Cao Fei, geboren 1978 in Guangzhou/China lebt und arbeitet in Beijing. In ihren Filmen, Fotos und begehbaren Multimedia-Installationen beschäftigt sie sich mit den wirtschaftlichen und gesellschaftlichen Veränderungen unserer Zeit.

Digitalisierung, Globalisierung, die Veränderung urbaner und vorstädtischer Strukturen und damit unserer Lebensräume sind Kern ihrer künstlerischen Arbeit. Ihre Fragen zielen auf die Art und Weise, wie wir Menschen leben, wie wir auf die Entwicklungen um uns herum reagieren und uns daran anpassen oder sie aktiv in unser Leben einbeziehen.

Für ihre Werke hält sich Cao Fei mitunter selbst mittels ihres Avatars China Tracy in der virtuellen Welt auf und dokumentiert ihre Wahrnehmung digitaler Realitäten in individueller Bildsprache und unverwechselbaren künstlerischen Räumen. Erfindung und Realität, Fantastisches und Dokumentiertes, Digitales und Menschliches verbinden sich zu surreal-dystopischen Bildern und origineller Ästhetik und werden für das Publikum erfahrbar.

Ich hab mir die Ausstellung rund zwei Stunden angeschaut und die 16 Stationen im Kunstbau besucht. Ich habe nicht alles verstanden, über viel mich amüsiert (wie Hähne auf Staubsaugroboter), mich selbst erkannt in so manchen digitalen Arbeiten und bin hoch motiviert aus der Ausstellung nach Hause gefahren.

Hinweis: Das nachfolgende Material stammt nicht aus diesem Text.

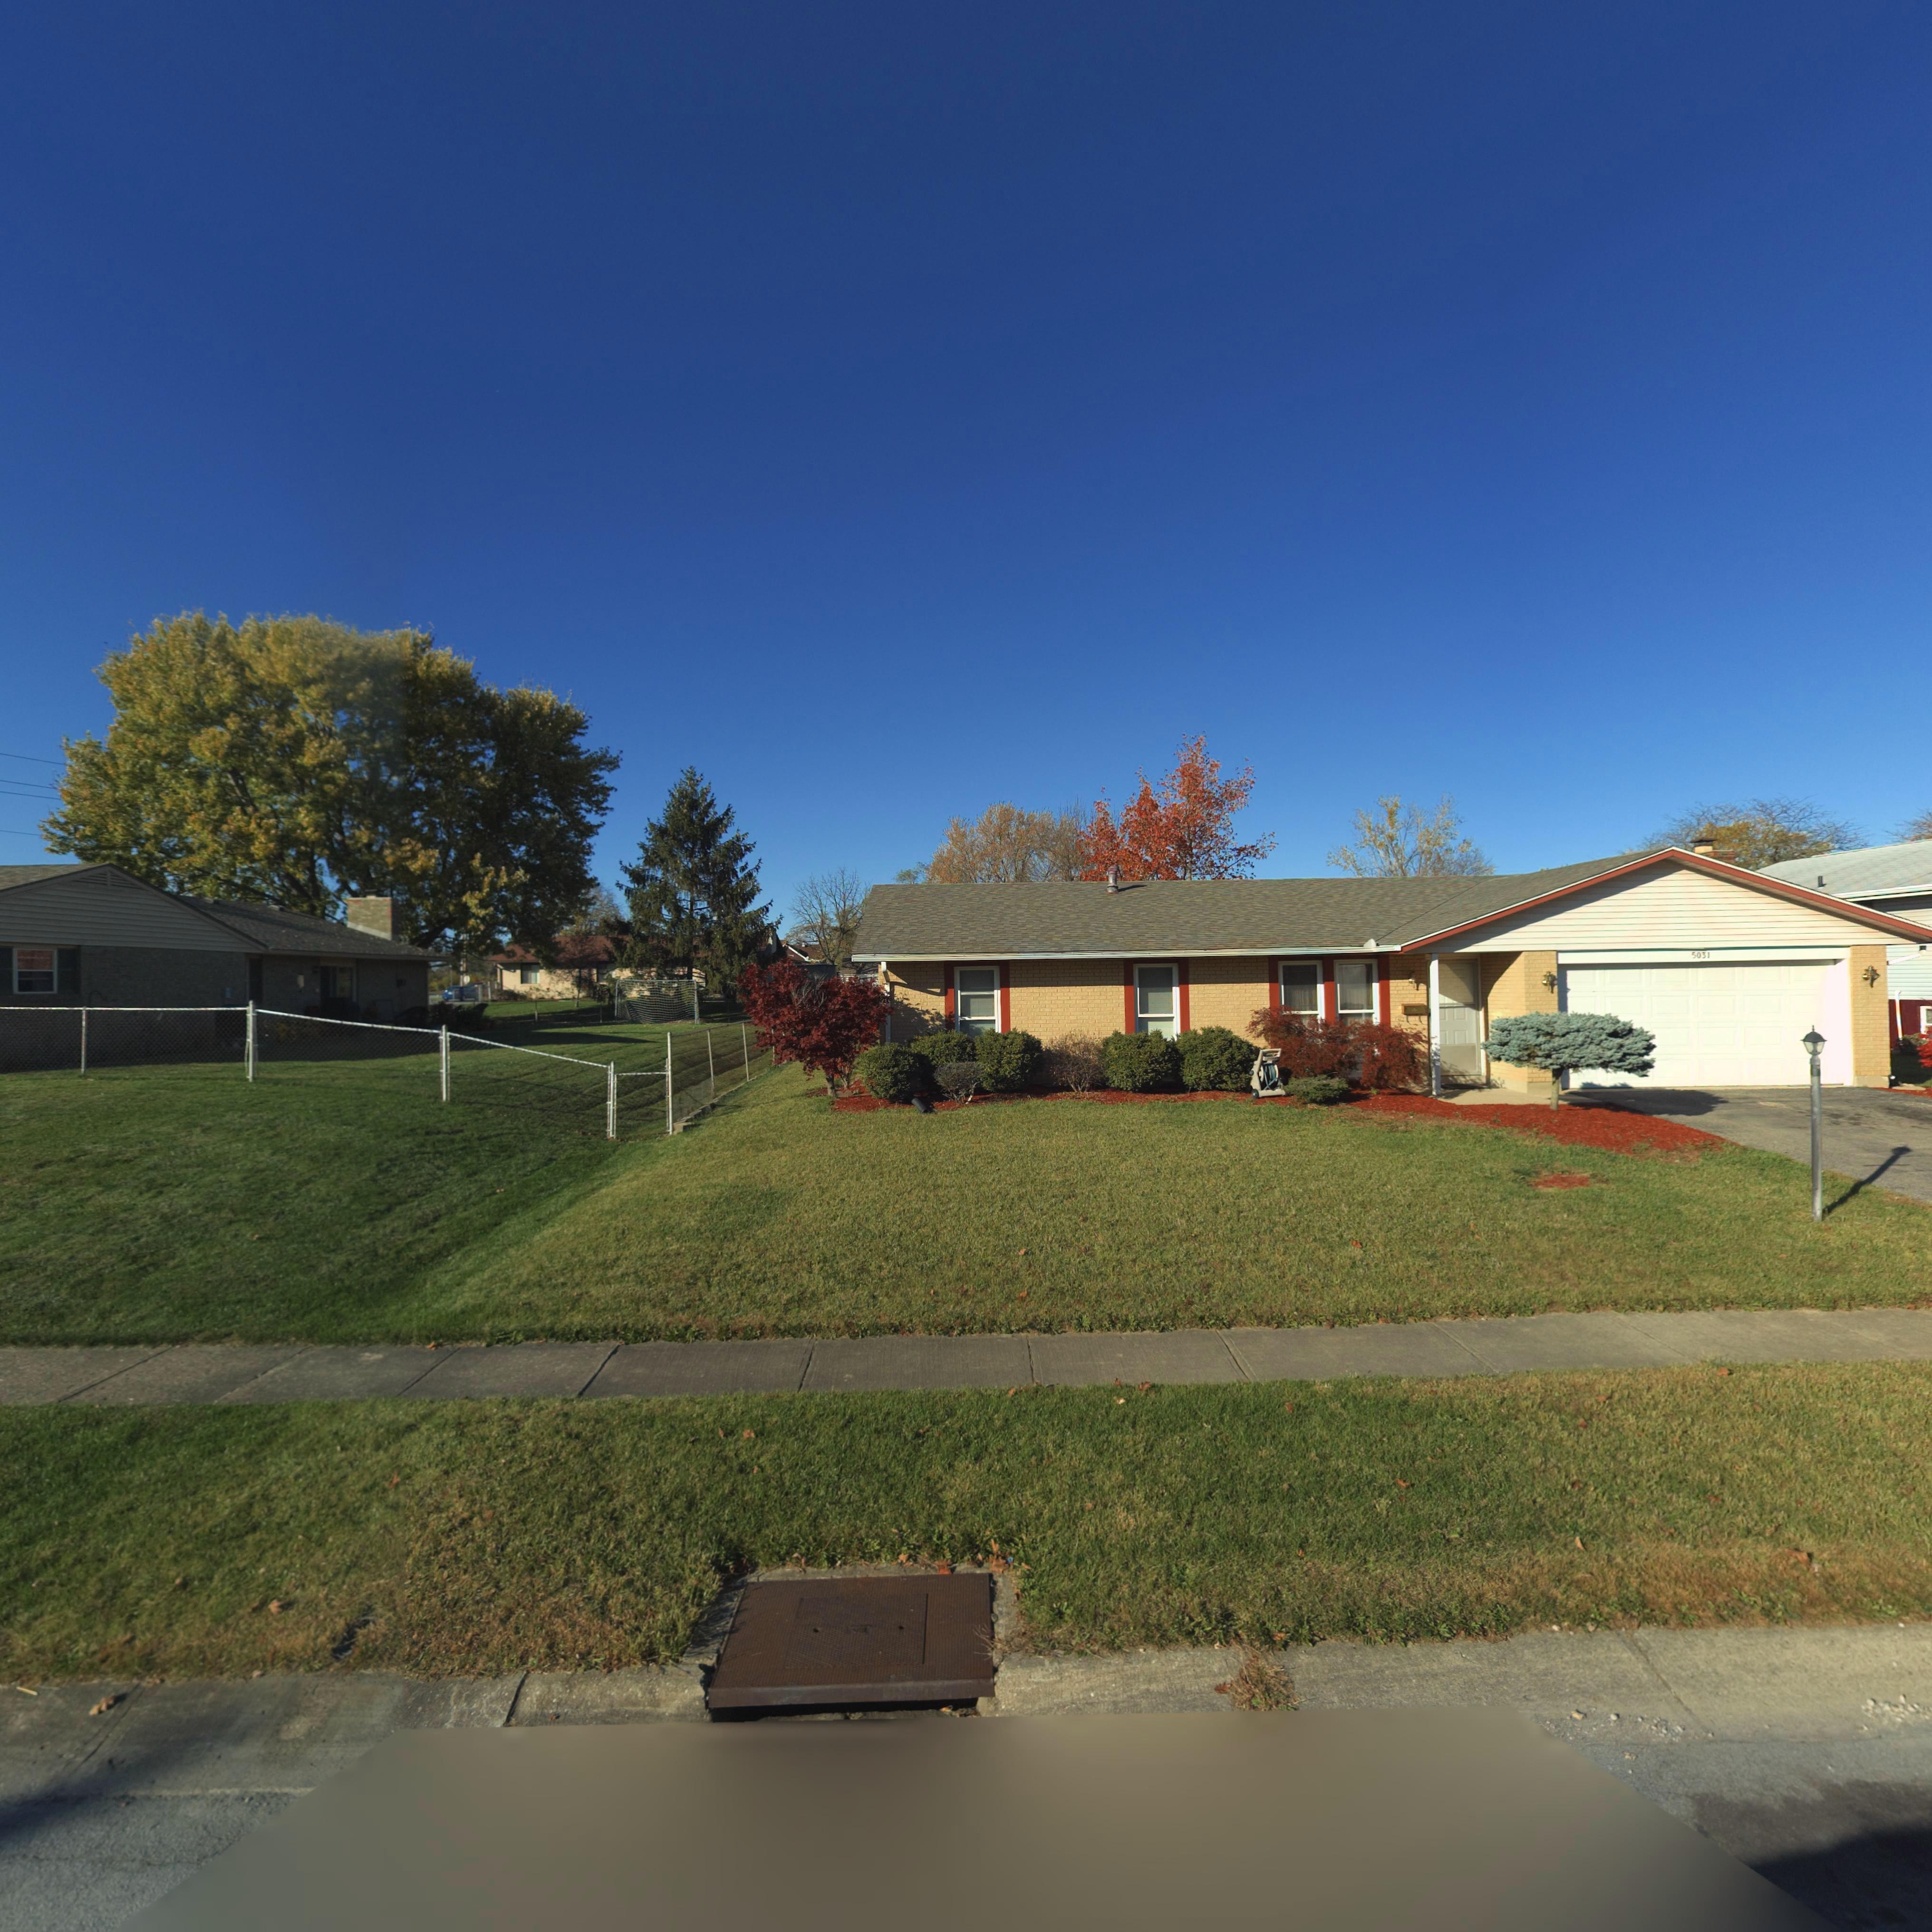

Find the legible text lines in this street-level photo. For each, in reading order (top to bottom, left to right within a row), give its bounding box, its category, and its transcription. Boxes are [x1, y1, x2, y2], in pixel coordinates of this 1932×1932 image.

[1691, 952, 1710, 959] StreetNumber: 5031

Ich werde nochmals vorbeikommen und mir mit weniger Trubel die eine oder andere Sache nochmals anschauen und mich hineinversetzen.

Auf jeden Fall nach dem Provokateur Turner nun die Provokateurin Cia Fei und ein bisschen Unruhe bringt Leben in den Kunstbetrieb. Also ein, zwei Stunden Zeit nehmen und durch den Kunstbau am Lenbachhaus flanieren.